Your clothes will be pulled on. All of them. In all directions. Things get tangled up and snatched.  Expect this and plan for it. It is part of the sport. Some women prefer to wear high-waisted leggings or cycling shorts.  Keeping yourself covered is your responsibility.

Everyone must wear a gi, with a belt, at all times during gi classes, until class is officially dismissed. I do not care how not comfy it is. This is fight school. Not a resort clubhouse. If you tell me you are having medical issues, I will call an ambulance.

Bring a notebook.  Write things down.  It’ll help you in the long run, and it’s neat to have a record of your training.  Don’t just record things with your phone (frowned on in a lot of schools), or make notes on your phone. There’s something about putting pen to paper that makes things stick just a little better.

● EXCERPTED RECORDS:
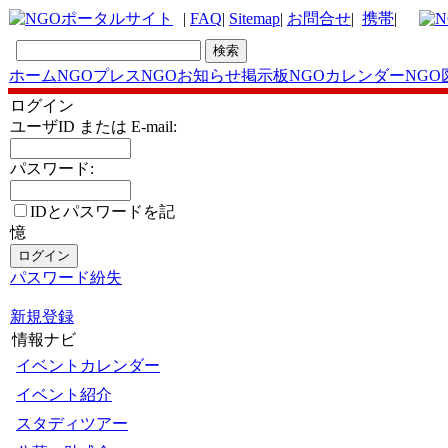
|
FAQ
|
Sitemap
|
お問合せ
|
携帯
|
ホーム
NGOプレス
NGOお知らせ掲示板
NGOカレンダー
NGO
ログイン
ユーザID または E-mail:
パスワード:
IDとパスワードを記
憶
パスワード紛失
新規登録
情報ナビ
イベントカレンダー
イベント紹介
スタディツアー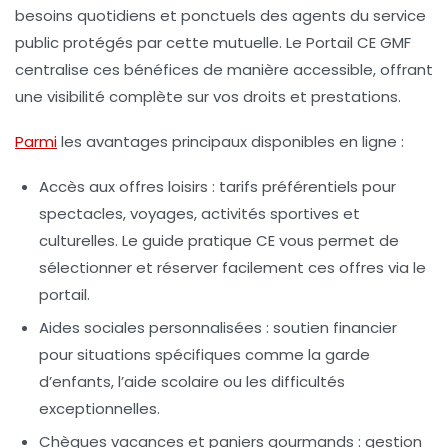
besoins quotidiens et ponctuels des agents du service
public protégés par cette mutuelle. Le Portail CE GMF
centralise ces bénéfices de manière accessible, offrant
une visibilité complète sur vos droits et prestations.
Parmi
les avantages principaux disponibles en ligne :
Accès aux offres loisirs
: tarifs préférentiels pour
spectacles, voyages, activités sportives et
culturelles. Le guide pratique CE vous permet de
sélectionner et réserver facilement ces offres via le
portail.
Aides sociales personnalisées
: soutien financier
pour situations spécifiques comme la garde
d’enfants, l’aide scolaire ou les difficultés
exceptionnelles.
Chèques vacances et paniers gourmands
: gestion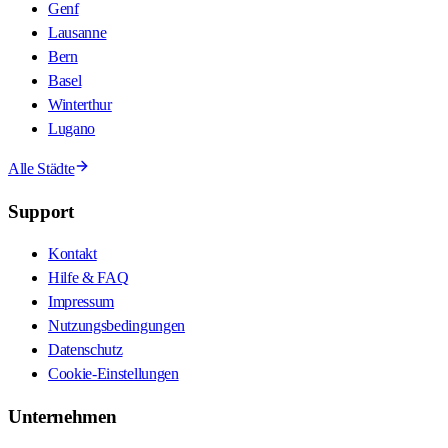
Genf
Lausanne
Bern
Basel
Winterthur
Lugano
Alle Städte
Support
Kontakt
Hilfe & FAQ
Impressum
Nutzungsbedingungen
Datenschutz
Cookie-Einstellungen
Unternehmen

● WORK TO COMPLETE:
(1) Answer from the training-rules text:
(a) What do some women prefer to wear?
(b) Until what point must everyone keep a gi and belt on during gi classes?
(c) What device does the text say not to rely on for recording or making notes?
(2) Write a continuation of the training-rules text, starting after its last sentence.
The listing has nothing to do with the training-rules text.

● RESULTS BY TASK:
(1)
(a) High-waisted leggings or cycling shorts.
(b) Until class is officially dismissed.
(c) A phone.

(2)
Rank – In jiu-jitsu the primary belts are white, blue, purple, brown, and black. Typically, there are four stripes put on the belt between belt colors. How each person advances depends on that person. This is an individual journey. Each person will have their own recipe for success, and comparing yourself to anyone else in the room will only lead to frustration. Who is wearing what color is my responsibility, and no one else’s. Your job as a student is to show up and do a good job. Mine as your coach is to guide, evaluate, and promote.

If you’re not sure what you should be doing, ask. We promote a supportive environment where questions are welcome and help is given freely. Your question may be one that someone else also has or maybe hasn’t thought to have.  We all started somewhere, and we’re all here to help.